Si le défi a été relevé avec succès (« les résultats qui en ont découlé sont une grande fierté, comme le sentiment d'avoir accompli notre mission »), il s'agit désormais de maintenir cette dynamique jusqu'à Los Angeles 2028 et au-delà.
« Mais je ne suis pas vraiment inquiet, déclare l'entraîneur. Nous avons de nouveaux profils qui bousculent déjà les champions de Paris 2024, ce qui est très motivant. D’habitude, après les Jeux Paralympiques, nous entamons un nouveau cycle qui peut parfois être compliqué, avec beaucoup de "départs à la retraite", mais pour nous, c'est presque l’inverse. »
Former les jeunes talents
Il souligne néanmoins que l'accent n'est pas mis uniquement sur les athlètes de haut niveau :
« L’accompagnement des jeunes profils jusqu'à maturité est important. Par exemple, Alexandre Léauté [multiple Champion Paralympique et Champion du Monde UCI] est arrivé chez nous à 17 ans, tout comme Florian Jouanny [également couronné aux Jeux Paralympiques et aux Championnats du Monde UCI], qui était loin de survoler sa catégorie à son arrivée. Je parle ici de deux de nos champions, mais il existe de nombreux autres exemples. »
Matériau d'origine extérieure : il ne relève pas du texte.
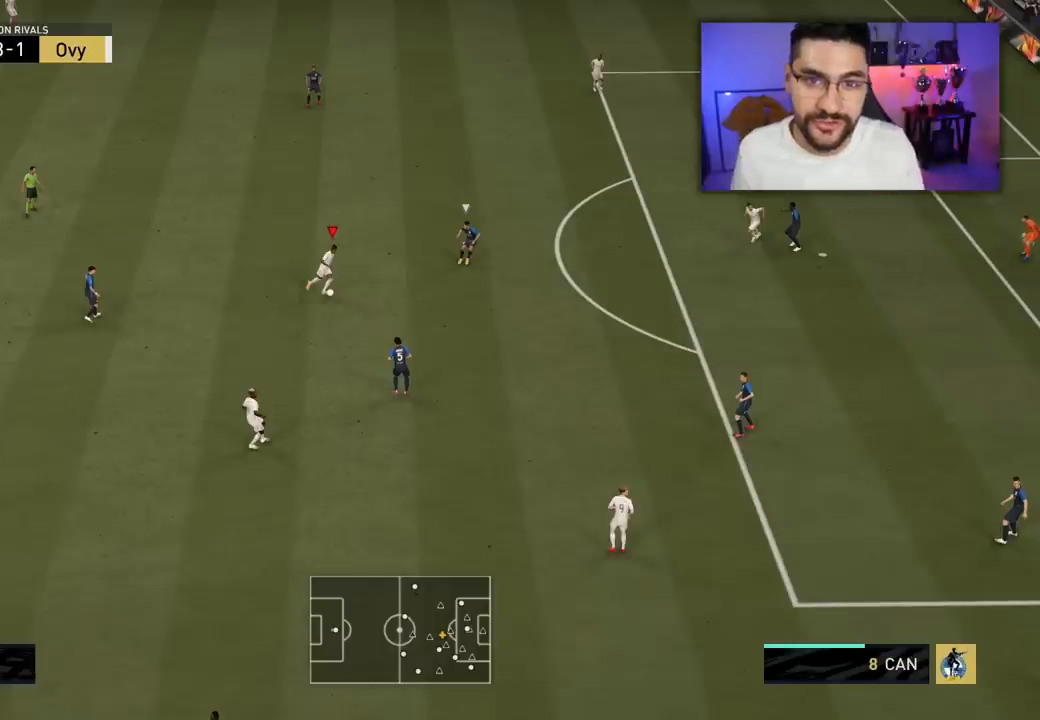
{"buttons": ["CROSS", "R1", "L3"], "left_stick": "up-right", "right_stick": "center", "events": []}
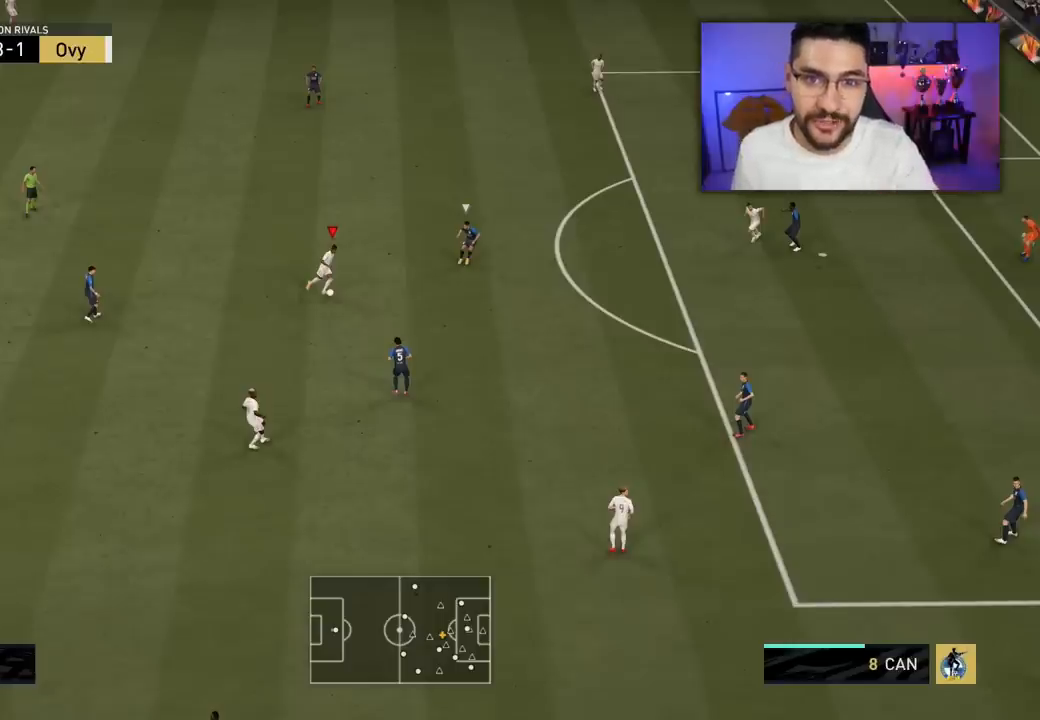
{"buttons": ["CROSS", "R1", "L3"], "left_stick": "up-right", "right_stick": "center", "events": []}
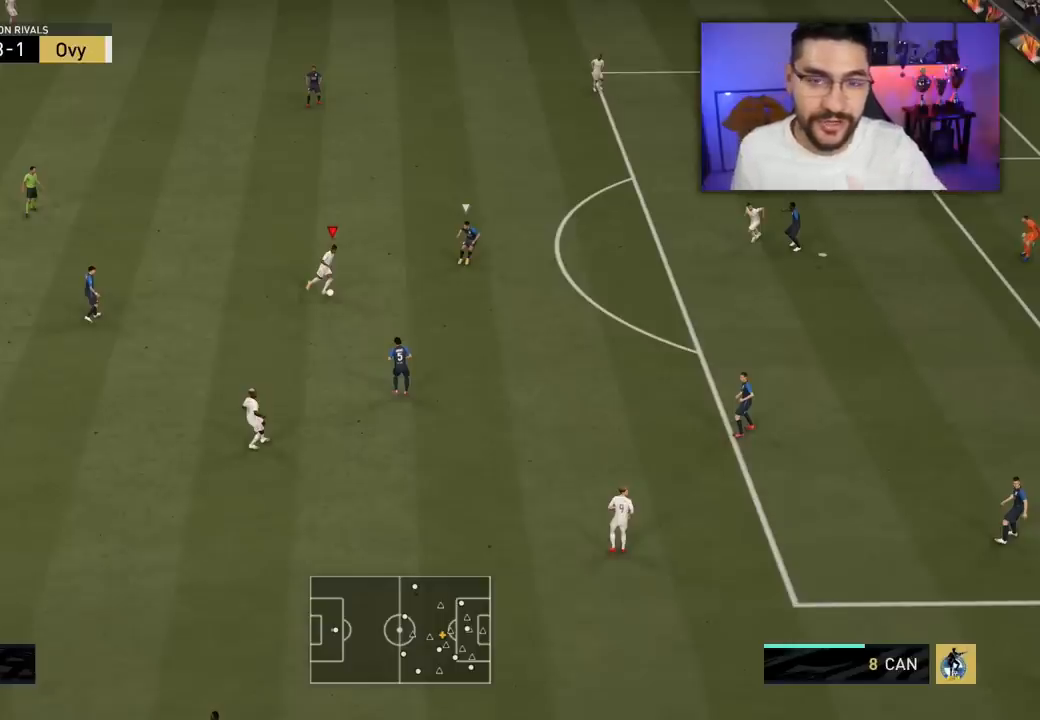
{"buttons": ["CROSS", "R1", "L3"], "left_stick": "up-right", "right_stick": "center", "events": []}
25e titre de champion du Monde ce soir à Rio 🌈🙏🏻 pic.twitter.com/pbF5MF5S5I
— Alexandre Léauté (@LeauteAlexandre) October 19, 2025
Il ajoute : « Il est important de préciser que si nous avons tout mis en œuvre pour que nos athlètes soient performants, nous avons également la chance d'avoir des athlètes talentueux dans chaque discipline et catégorie. Nous mesurons la chance que nous avons d’entraîner tous ces champions. »
Pour accompagner les 30 para cyclistes qui composent l'équipe de haut niveau actuelle, Mathieu Jeanne peut compter sur le soutien de l'entraîneur adjoint Flavien Arnal.
« Nous sommes très complémentaires et nous nous challengeons sans cesse », explique-t-il. Le duo travaille également avec d'autres entraîneurs. « Près de la moitié de ces athlètes disposent d’un entraîneur personnel, avec lequel nous communiquons tout au long de l'année via une plateforme dédiée. »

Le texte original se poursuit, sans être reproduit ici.